**TEXT SHOWN:**
- - -

Travel Writers’ Secrets: Top Newfoundland Travel Tips
Fasten your seatbelts! This summer, we took an Epic Canadian Road Trip, driving from our home in Kalamazoo, Michigan all the way out to St. John’s, Newfoundland (yes, a ferry was involved). Why? Well, I’m the co-founder of Writing Walking Women, and we chose St. John’s as the site of our conference this year – MUCH more on that to come! And, our daughter, Lillie (13), said that every teen should have an epic road trip. SO.
To that end, I’ve asked my travel writer friends for their top secrets in all of the major towns we’re driving through (and visiting). I’m learning so much – and can’t WAIT to visit all of these extraordinary Canadian places. Please check back, as I’ll add more travel writers’ secrets to each location’s article – sharing the best of Toronto, Montreal, Quebec City, New Brunswick, Prince Edward Island, Nova Scotia to Cape Breton Island, and, of course, Newfoundland.
Photo: Wandering Educators
Newfoundland is the most easterly point of North America – next stop, Ireland! It’s the sixth largest island in the world, and full of interesting people, fascinating history, and delicious food.
Take a look...
Candice Walsh, Free Candie
The foodie scene in Newfoundland is EXCEPTIONAL. I love it here, so much. St. John's especially has an epic dining scene, and you'll have to make reservations at many places a few days in advance. A few favourites downtown include The Merchant Tavern, Raymond's (consistently voted the best restaurant in Canada), Adelaide Oyster House (my favourite at the moment), The Reluctant Chef, and Chinched Bistro. For coffee, head to The Jumping Bean or Fixed.

- - -

**WORK TO COMPLETE:**
1 > Using the Newfoundland travel tips text, explain in one to three sentences why the family drove from Kalamazoo to St. John's.
2 > In the Newfoundland travel tips text, where does Newfoundland rank among the world's islands by size?
3 > From the Newfoundland travel tips text, list every downtown restaurant named as a favorite, leaving out the coffee spots.

**RECORDED DATA:**
- - -

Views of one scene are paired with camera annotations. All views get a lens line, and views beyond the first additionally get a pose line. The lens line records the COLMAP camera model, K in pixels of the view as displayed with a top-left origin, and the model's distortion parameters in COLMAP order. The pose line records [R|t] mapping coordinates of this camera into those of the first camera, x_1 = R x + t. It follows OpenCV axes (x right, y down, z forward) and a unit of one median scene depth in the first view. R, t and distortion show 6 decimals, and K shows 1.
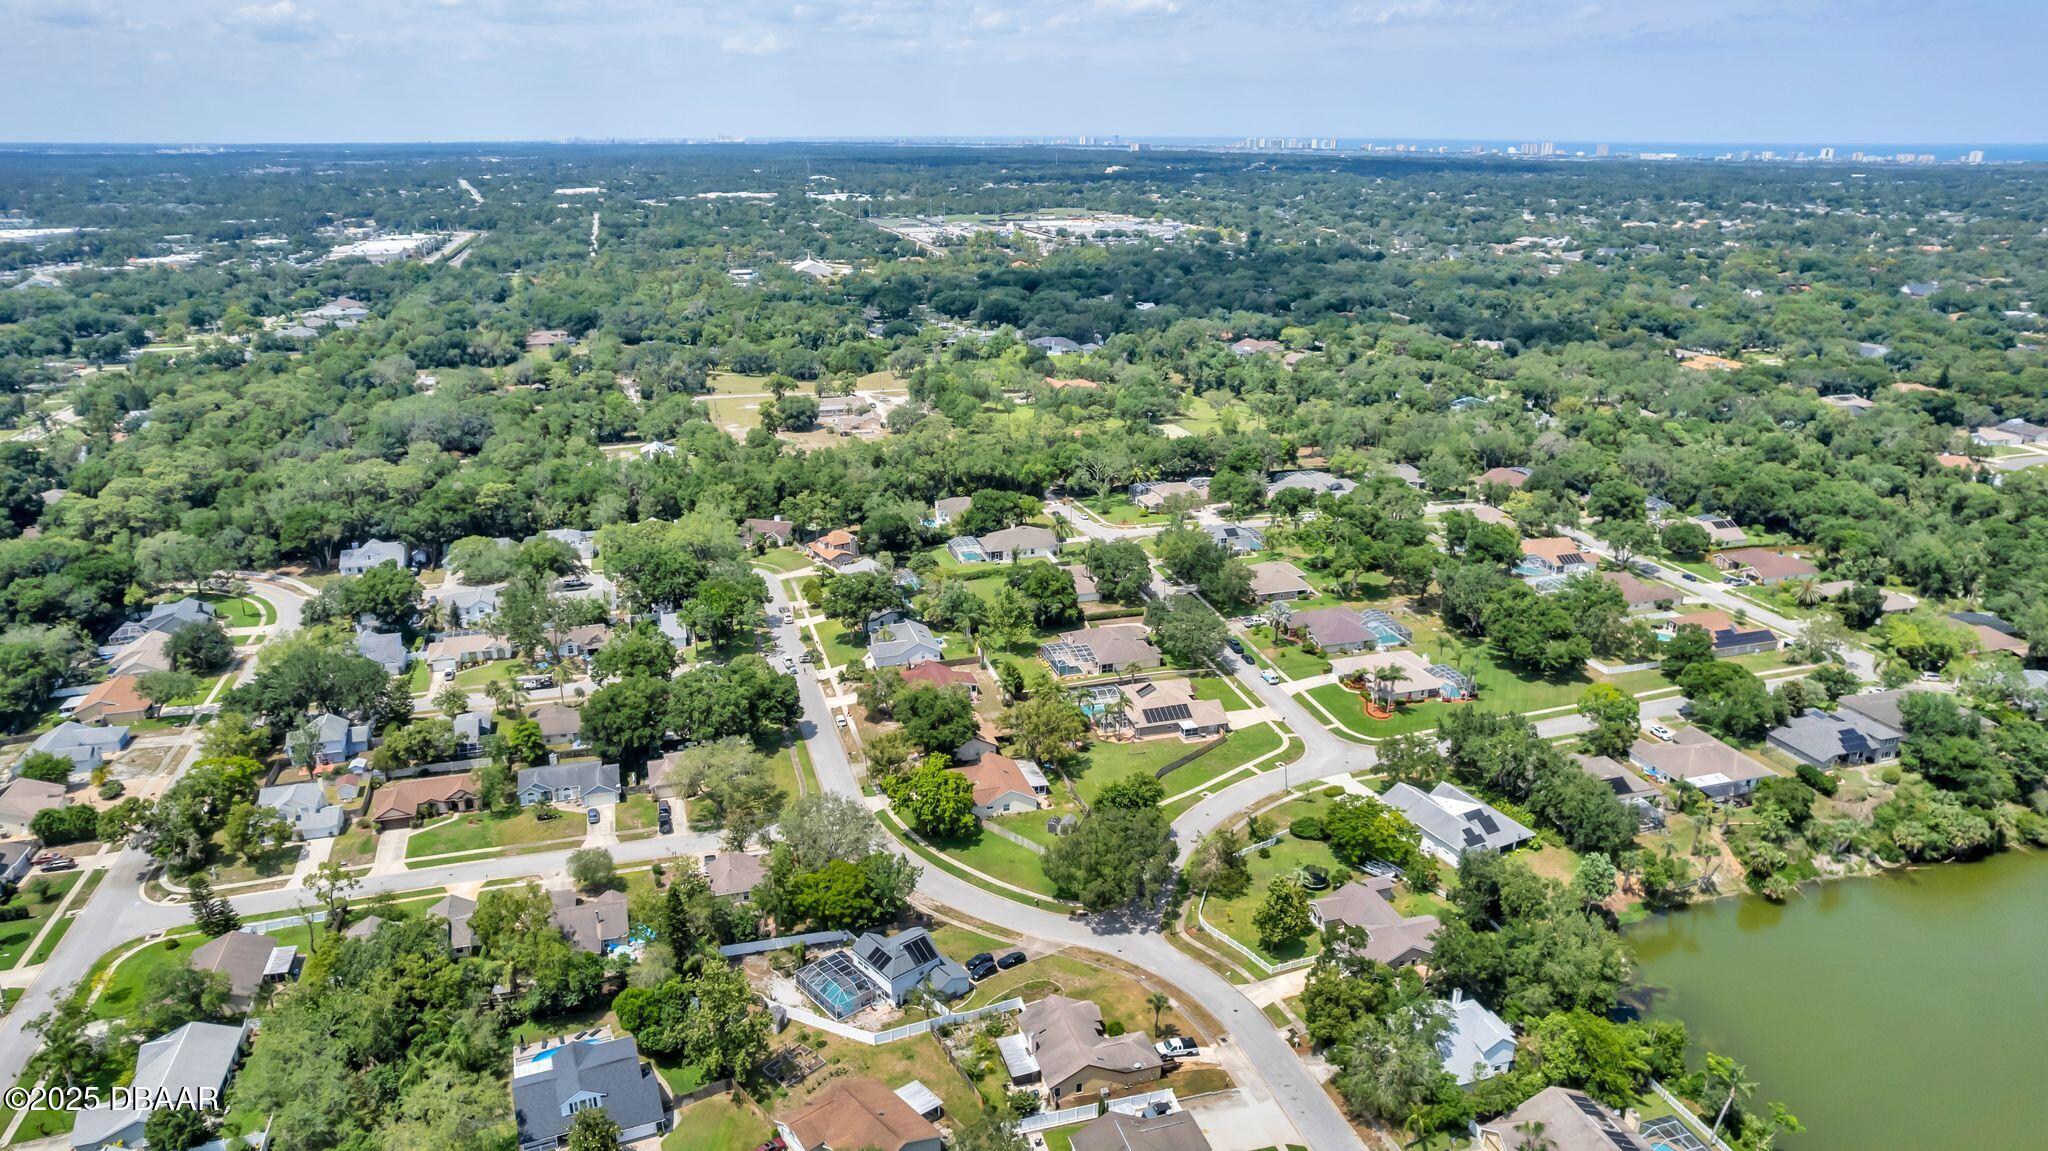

- - -

**TASK-BY-TASK OUTPUTS:**
1 > The writer co-founded Writing Walking Women, which chose St. John's as the site of that year's conference. Their daughter, Lillie, also said that every teen should have an epic road trip.

2 > It is the sixth largest island in the world.

3 > The Merchant Tavern, Raymond's, Adelaide Oyster House, The Reluctant Chef, Chinched Bistro